#### Assigned task
Lay out as a numbered list every line from the start of the entries through the line that contains "وَعَى ، وَتَحْفَظَ". Include both of those lines and skip any blank ones.

#### Data for this task
---
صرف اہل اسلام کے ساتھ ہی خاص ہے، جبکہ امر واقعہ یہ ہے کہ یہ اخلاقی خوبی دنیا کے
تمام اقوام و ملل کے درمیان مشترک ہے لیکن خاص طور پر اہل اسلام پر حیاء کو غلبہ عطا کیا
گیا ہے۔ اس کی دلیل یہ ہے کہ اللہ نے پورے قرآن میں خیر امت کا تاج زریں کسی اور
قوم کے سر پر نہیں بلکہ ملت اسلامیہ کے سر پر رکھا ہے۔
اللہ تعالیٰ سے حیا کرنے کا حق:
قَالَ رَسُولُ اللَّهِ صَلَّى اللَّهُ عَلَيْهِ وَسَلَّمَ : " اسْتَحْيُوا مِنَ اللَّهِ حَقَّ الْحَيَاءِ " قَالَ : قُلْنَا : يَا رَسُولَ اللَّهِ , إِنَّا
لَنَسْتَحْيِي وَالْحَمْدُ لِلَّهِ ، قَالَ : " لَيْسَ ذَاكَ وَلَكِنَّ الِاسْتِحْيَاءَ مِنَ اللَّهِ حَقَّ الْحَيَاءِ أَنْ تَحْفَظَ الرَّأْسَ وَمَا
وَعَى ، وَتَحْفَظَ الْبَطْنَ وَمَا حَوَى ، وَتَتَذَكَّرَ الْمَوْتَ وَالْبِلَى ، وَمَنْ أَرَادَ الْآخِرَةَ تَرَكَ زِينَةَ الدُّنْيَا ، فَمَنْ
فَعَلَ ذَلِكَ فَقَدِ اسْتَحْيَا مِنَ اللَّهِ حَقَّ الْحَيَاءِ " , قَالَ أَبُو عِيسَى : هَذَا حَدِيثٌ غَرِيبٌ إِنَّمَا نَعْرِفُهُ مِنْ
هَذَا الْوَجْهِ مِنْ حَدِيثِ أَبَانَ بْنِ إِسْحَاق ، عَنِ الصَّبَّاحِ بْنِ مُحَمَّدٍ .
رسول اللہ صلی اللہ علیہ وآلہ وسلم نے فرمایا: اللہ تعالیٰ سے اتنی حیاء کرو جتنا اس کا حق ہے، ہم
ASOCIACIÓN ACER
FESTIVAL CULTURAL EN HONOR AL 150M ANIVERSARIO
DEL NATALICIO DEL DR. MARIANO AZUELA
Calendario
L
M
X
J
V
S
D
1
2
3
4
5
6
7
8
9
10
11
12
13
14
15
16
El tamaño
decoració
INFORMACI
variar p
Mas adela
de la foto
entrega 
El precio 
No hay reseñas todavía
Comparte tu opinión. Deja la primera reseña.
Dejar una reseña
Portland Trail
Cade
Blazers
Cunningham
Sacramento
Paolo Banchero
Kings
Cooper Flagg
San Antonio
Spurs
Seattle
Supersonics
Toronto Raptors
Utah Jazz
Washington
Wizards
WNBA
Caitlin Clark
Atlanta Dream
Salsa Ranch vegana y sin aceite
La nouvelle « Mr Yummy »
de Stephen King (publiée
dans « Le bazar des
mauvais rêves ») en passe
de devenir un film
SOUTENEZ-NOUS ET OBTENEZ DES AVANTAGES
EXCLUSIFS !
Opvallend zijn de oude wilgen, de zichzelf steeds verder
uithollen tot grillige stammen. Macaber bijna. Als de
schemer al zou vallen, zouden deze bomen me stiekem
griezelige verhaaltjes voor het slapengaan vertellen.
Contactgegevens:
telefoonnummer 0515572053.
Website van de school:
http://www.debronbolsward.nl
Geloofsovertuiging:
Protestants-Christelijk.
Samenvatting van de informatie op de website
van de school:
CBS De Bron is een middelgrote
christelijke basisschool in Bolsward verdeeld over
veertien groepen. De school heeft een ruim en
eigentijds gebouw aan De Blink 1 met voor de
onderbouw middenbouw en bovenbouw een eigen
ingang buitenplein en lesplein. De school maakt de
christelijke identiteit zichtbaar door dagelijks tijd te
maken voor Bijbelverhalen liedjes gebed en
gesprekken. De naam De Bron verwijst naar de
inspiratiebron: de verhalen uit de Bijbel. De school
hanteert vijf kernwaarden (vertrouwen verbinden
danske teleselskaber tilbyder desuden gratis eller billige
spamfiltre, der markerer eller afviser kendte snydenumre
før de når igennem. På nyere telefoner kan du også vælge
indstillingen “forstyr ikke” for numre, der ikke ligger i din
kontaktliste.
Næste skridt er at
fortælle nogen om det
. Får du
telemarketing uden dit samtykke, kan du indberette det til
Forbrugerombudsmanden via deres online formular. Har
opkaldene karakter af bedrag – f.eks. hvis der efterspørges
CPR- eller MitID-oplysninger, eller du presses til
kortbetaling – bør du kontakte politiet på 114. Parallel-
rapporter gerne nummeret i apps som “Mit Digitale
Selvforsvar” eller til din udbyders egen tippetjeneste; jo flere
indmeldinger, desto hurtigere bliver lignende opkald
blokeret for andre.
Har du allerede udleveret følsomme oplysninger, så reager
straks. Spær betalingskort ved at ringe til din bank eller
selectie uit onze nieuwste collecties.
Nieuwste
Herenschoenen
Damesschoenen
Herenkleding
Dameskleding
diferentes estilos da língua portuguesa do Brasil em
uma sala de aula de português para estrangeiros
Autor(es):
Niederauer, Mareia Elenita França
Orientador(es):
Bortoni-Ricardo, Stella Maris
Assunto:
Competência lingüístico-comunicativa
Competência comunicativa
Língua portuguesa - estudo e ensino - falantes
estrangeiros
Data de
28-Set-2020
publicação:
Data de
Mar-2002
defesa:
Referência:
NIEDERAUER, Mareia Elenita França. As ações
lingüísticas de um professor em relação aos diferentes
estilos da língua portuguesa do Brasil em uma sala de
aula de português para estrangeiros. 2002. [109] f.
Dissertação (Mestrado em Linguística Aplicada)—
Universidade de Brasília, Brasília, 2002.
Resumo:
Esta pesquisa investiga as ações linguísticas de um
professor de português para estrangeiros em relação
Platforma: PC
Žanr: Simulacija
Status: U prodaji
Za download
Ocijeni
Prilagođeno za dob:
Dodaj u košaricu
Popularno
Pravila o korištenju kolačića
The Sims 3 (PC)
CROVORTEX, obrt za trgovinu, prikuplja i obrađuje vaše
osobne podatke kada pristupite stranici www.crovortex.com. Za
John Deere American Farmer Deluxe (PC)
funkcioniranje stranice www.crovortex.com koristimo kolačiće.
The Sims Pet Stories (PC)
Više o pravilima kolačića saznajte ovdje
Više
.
---
#### Task result
1. صرف اہل اسلام کے ساتھ ہی خاص ہے، جبکہ امر واقعہ یہ ہے کہ یہ اخلاقی خوبی دنیا کے
2. تمام اقوام و ملل کے درمیان مشترک ہے لیکن خاص طور پر اہل اسلام پر حیاء کو غلبہ عطا کیا
3. گیا ہے۔ اس کی دلیل یہ ہے کہ اللہ نے پورے قرآن میں خیر امت کا تاج زریں کسی اور
4. قوم کے سر پر نہیں بلکہ ملت اسلامیہ کے سر پر رکھا ہے۔
5. اللہ تعالیٰ سے حیا کرنے کا حق:
6. قَالَ رَسُولُ اللَّهِ صَلَّى اللَّهُ عَلَيْهِ وَسَلَّمَ : " اسْتَحْيُوا مِنَ اللَّهِ حَقَّ الْحَيَاءِ " قَالَ : قُلْنَا : يَا رَسُولَ اللَّهِ , إِنَّا
7. لَنَسْتَحْيِي وَالْحَمْدُ لِلَّهِ ، قَالَ : " لَيْسَ ذَاكَ وَلَكِنَّ الِاسْتِحْيَاءَ مِنَ اللَّهِ حَقَّ الْحَيَاءِ أَنْ تَحْفَظَ الرَّأْسَ وَمَا
8. وَعَى ، وَتَحْفَظَ الْبَطْنَ وَمَا حَوَى ، وَتَتَذَكَّرَ الْمَوْتَ وَالْبِلَى ، وَمَنْ أَرَادَ الْآخِرَةَ تَرَكَ زِينَةَ الدُّنْيَا ، فَمَنْ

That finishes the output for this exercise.